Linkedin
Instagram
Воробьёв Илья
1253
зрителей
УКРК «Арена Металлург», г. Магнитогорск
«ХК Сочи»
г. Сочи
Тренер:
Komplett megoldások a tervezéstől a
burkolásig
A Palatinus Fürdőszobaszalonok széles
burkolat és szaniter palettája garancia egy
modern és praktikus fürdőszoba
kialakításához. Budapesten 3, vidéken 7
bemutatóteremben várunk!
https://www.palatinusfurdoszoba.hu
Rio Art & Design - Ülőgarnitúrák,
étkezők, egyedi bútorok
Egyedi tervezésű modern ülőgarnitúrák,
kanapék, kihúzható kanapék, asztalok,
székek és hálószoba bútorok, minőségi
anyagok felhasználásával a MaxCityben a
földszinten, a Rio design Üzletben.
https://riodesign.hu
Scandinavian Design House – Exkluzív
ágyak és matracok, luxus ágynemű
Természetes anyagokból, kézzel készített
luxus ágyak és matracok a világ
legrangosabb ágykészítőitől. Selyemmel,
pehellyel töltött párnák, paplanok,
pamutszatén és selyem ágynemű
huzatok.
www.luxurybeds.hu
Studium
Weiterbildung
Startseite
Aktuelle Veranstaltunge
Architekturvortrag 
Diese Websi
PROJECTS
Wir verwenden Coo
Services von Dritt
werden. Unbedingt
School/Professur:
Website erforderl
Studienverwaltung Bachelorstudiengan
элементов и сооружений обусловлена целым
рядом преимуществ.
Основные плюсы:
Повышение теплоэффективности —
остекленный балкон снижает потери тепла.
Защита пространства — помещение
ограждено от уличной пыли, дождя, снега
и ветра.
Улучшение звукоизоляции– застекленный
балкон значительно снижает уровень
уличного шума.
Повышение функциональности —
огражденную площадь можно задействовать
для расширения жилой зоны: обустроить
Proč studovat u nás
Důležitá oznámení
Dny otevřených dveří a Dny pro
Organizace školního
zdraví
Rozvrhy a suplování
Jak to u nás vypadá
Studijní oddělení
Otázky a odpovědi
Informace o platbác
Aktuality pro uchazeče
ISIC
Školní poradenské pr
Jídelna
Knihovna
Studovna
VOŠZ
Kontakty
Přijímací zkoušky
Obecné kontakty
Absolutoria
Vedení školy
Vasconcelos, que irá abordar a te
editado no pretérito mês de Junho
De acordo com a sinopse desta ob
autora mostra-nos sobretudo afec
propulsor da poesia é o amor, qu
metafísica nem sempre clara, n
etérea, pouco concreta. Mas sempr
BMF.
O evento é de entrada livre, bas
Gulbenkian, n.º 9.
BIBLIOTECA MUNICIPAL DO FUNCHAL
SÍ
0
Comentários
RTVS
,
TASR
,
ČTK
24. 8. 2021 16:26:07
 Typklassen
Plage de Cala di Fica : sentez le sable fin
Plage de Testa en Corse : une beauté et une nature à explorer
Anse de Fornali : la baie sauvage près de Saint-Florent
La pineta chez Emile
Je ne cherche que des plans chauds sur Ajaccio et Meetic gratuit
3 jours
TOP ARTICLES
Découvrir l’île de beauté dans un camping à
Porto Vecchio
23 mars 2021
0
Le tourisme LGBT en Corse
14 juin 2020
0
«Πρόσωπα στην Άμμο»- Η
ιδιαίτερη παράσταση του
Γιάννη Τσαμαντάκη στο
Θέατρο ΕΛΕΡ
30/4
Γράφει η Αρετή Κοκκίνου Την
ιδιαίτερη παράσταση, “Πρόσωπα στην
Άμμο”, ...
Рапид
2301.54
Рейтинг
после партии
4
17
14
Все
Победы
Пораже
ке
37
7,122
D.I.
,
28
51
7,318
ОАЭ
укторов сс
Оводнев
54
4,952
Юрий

_ _ _

From the top of the listing above, restate each line word for word up to and including the line with "földszinten, a Rio design Üzletben."; add nothing else.

→ Task result:
Linkedin
Instagram
Воробьёв Илья
1253
зрителей
УКРК «Арена Металлург», г. Магнитогорск
«ХК Сочи»
г. Сочи
Тренер:
Komplett megoldások a tervezéstől a
burkolásig
A Palatinus Fürdőszobaszalonok széles
burkolat és szaniter palettája garancia egy
modern és praktikus fürdőszoba
kialakításához. Budapesten 3, vidéken 7
bemutatóteremben várunk!
https://www.palatinusfurdoszoba.hu
Rio Art & Design - Ülőgarnitúrák,
étkezők, egyedi bútorok
Egyedi tervezésű modern ülőgarnitúrák,
kanapék, kihúzható kanapék, asztalok,
székek és hálószoba bútorok, minőségi
anyagok felhasználásával a MaxCityben a
földszinten, a Rio design Üzletben.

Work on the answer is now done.